■ **Consigne 1**
Recopiez mot pour mot tout ce qui va de « CHARLES VILLENEUVE S’EST-IL » jusqu'à « de l’avoir cuisiné. » dans l'article sur Charles Villeneuve.

■ **Extrait choisi**

»»

«MAIS C’EST LA RÉALITÉ !»

CHARLES VILLENEUVE S’EST-IL CONVERTI ? Star improbable de «Go Fast Connexion», l’ex-taulier du «Droit de savoir» et néo-président du PSG n’a visiblement pas compris l’ironie de sa présence dans le film de Ladj Ly. Pourtant, ce n’est pas faute de l’avoir cuisiné.

En dix-huit ans de diffusion, il a imposé le Droit de savoir comme le magazine de reportage racoleur et populiste par excellence, alimentant la psychose sécuritaire à grands renforts de sujets policiers aux images bien musclées. Viré de TF1 par un Nonce Paolini invoquant son âge (66 ans), voilà que Charles Villeneuve revient dans Go Fast Connexion en animateur autocaricaturé à Clichy Montfermeil, rejouant pour Kourtrajmé l’homme-tronc au discours alarmiste honni par la banlieue… pour mieux nous annoncer à la fin que le document que l’on vient de voir « relevait de l’autodérision ».

««

■ **Consigne 2**
Citez textuellement tout ce qui va du début des enregistrements ci-dessous jusqu'à la ligne contenant « The stakes are », cette ligne comprise.

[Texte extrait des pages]

»»

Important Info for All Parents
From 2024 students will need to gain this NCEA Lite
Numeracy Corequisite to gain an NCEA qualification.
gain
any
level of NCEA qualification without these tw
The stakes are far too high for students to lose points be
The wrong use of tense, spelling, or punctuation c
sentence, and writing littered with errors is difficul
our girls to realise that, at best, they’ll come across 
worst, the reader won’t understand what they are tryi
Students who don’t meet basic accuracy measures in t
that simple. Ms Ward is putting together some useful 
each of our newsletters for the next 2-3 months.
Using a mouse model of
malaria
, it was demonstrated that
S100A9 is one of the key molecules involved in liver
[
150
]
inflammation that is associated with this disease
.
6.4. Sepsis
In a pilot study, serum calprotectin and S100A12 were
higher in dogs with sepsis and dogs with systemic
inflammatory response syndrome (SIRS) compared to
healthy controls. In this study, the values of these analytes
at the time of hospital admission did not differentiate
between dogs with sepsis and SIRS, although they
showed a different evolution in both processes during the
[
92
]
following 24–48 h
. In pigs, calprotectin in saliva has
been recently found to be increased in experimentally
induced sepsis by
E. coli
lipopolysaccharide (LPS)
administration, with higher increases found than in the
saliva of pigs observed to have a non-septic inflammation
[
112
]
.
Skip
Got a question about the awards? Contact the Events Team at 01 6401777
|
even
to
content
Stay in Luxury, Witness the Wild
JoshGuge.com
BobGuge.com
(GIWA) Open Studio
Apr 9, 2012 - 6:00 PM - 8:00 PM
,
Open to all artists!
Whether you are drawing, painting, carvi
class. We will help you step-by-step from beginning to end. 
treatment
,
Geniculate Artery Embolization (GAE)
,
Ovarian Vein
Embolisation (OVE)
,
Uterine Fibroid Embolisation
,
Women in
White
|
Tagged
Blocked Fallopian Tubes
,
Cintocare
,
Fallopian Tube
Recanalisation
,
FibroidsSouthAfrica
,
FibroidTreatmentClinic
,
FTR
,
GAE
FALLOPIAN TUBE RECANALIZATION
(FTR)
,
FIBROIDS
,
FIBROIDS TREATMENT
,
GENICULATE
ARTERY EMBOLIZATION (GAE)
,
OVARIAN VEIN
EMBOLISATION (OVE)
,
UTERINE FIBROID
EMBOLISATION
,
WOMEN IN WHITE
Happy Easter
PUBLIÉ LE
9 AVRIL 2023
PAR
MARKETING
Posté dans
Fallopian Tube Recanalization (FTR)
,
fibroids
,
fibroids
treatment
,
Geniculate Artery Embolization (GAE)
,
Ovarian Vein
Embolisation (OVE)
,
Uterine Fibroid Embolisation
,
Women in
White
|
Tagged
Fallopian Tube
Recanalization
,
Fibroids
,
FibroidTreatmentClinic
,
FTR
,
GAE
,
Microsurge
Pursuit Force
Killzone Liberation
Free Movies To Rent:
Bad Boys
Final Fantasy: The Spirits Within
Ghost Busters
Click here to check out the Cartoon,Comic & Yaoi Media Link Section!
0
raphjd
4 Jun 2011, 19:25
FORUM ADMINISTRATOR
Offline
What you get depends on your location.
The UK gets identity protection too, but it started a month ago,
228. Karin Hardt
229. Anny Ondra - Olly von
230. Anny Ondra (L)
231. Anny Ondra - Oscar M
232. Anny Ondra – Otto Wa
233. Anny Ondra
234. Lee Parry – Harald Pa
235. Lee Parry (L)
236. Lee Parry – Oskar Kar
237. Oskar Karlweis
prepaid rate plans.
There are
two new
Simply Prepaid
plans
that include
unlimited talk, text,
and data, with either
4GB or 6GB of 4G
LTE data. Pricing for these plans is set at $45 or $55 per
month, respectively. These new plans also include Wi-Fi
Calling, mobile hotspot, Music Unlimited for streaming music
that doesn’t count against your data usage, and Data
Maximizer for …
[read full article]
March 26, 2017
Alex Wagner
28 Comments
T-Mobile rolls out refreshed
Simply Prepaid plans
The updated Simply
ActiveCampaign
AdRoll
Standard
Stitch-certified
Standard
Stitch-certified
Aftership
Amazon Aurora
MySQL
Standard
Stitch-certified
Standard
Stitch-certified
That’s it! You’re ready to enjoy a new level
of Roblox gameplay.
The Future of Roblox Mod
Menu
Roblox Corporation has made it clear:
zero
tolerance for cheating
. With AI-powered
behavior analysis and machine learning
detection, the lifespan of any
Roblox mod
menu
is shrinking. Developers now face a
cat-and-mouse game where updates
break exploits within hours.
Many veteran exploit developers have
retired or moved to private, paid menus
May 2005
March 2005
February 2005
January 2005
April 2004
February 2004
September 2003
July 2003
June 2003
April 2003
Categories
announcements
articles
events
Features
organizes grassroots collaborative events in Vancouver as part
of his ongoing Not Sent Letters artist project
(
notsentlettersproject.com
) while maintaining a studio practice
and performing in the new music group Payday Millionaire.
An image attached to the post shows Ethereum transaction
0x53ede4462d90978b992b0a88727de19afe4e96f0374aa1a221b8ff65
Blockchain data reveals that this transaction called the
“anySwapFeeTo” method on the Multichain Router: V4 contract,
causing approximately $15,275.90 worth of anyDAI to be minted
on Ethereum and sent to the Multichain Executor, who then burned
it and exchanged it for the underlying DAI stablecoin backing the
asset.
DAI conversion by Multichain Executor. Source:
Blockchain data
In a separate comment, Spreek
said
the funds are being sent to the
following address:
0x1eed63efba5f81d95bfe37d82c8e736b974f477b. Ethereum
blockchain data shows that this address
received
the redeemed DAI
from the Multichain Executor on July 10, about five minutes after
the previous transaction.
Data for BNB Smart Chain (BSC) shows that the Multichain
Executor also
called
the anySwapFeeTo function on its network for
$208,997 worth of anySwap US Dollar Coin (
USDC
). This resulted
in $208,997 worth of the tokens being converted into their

««

■ **Résultat 1**
CHARLES VILLENEUVE S’EST-IL CONVERTI ? Star improbable de «Go Fast Connexion», l’ex-taulier du «Droit de savoir» et néo-président du PSG n’a visiblement pas compris l’ironie de sa présence dans le film de Ladj Ly. Pourtant, ce n’est pas faute de l’avoir cuisiné.

■ **Résultat 2**
Important Info for All Parents
From 2024 students will need to gain this NCEA Lite
Numeracy Corequisite to gain an NCEA qualification.
gain
any
level of NCEA qualification without these tw
The stakes are far too high for students to lose points be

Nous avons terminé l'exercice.